[DOCUMENT TEXT]
=== Section Start ===

An erythematous nodule on the nasal wing
How to cite this article: Motolese A, Macca L, Lentini M, Borgia F, Vaccaro M. An erythematous nodule on the nasal wing. Indian J Dermatol Venereol Leprol doi: 10.25259/IJDVL_1206_2021
A 55-year-old Caucasian man presented with a one-month history of an asymptomatic and rapidly growing exophytic lesion on the left nasal wing [Figure 1a]. The lesion was painless with no bleeding or ulceration. His medical history reported a right total nephrectomy one year ago after the diagnosis of clear cell renal cell carcinoma, World Health Organization/International Society of Urological Pathology (WHO/ISUP) grading pT3a. Physical examination revealed a firm non-tender erythematous nodule of 2 × 2 cm size on the left ala nasi. Dermoscopy showed a wide polymorphic vessel characterized by linear and comma-shaped vessels, milky-red areas and bright red vessels on a white and red background [Figure 1b]. A punch-biopsy revealed a dermal nodular proliferation of large atypical cells well-demarcated, without connection with the epidermis [Figure 2a]. The cells presented huge cytoplasm, clear or eosinophilic, with round vesicular nuclei centered by round large nucleoli [Figure 2b]. Immunohistochemically, the neoplastic cells were positive for vimentin [Figure 3a] and paired box gene 8 (PAX8) [Figure 3b]. [Table 1] summarises a panel of immunohistochemical markers of some cutaneous clear cell lesions.
|Cutaneous clear cell lesions||RCC-Ma||CD10 (CALLA)||EMA||CEA||PAX-8||Vimentin||S-100|
What is your diagnosis?

=== Section End ===

[ABOUT THIS TASK] Decide whether each statement agrees with the case report on the nasal nodule. Answer yes or no, and quote the deciding words of the report. (a) The lesion on the nasal wing bled and was ulcerated. (b) The patient had a right total nephrectomy one year before presenting. (c) The neoplastic cells tested positive for vimentin.

[ENTRIES SUPPLIED]
=== Section Start ===

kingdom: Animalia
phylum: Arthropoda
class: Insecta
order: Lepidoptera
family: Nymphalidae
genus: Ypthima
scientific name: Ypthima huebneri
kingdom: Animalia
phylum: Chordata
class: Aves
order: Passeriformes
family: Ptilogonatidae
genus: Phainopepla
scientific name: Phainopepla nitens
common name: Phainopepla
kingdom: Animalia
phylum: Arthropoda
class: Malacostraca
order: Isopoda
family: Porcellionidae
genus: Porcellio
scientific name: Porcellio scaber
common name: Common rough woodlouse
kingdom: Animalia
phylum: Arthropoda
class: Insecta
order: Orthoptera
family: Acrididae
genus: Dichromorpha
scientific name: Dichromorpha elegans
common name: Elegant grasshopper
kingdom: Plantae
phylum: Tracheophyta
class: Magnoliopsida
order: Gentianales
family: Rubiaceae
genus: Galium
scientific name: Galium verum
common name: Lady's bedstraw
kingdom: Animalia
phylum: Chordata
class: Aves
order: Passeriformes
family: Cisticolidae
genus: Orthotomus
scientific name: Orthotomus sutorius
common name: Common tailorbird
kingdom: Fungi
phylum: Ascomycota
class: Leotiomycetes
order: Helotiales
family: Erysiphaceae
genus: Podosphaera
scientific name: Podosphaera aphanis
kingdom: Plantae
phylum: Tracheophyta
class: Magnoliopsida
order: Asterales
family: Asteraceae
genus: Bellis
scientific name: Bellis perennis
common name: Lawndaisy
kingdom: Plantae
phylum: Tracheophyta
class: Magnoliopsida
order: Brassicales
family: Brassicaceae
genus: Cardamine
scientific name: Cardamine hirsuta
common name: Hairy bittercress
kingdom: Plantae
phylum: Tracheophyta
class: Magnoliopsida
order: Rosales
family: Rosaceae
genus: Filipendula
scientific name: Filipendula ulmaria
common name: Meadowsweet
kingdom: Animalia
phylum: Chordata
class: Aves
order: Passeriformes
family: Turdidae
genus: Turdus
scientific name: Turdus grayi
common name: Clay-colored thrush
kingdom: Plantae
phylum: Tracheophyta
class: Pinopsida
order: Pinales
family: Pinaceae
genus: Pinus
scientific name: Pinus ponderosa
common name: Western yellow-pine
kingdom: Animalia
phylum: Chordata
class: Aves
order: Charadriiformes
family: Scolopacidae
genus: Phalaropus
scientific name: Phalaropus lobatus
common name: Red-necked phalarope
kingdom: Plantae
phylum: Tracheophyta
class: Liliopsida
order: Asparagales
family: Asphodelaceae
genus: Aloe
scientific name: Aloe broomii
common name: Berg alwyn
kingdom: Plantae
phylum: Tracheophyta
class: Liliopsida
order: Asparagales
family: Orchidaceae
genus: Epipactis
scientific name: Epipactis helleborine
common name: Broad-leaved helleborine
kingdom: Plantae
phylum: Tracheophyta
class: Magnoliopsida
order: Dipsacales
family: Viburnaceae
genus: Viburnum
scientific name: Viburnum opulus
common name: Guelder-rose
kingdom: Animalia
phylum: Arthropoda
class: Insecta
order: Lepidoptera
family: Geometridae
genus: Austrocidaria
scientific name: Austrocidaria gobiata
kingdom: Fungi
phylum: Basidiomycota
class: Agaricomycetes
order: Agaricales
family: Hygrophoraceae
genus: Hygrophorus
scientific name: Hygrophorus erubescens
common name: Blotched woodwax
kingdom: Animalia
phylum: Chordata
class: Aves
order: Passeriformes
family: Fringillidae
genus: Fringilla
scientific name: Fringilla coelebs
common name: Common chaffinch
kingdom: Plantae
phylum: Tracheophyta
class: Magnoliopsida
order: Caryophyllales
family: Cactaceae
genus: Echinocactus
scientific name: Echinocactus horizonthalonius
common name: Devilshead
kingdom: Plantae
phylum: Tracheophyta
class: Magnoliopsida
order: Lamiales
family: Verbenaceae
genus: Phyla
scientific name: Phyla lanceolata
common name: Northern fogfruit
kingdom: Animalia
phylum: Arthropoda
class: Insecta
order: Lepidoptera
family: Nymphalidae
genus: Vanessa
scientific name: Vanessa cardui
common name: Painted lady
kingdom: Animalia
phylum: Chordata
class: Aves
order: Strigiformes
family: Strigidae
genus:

=== Section End ===

[TASK SOLUTION]
(a) No: "The lesion was painless with no bleeding or ulceration."
(b) Yes: "His medical history reported a right total nephrectomy one year ago"
(c) Yes: "the neoplastic cells were positive for vimentin"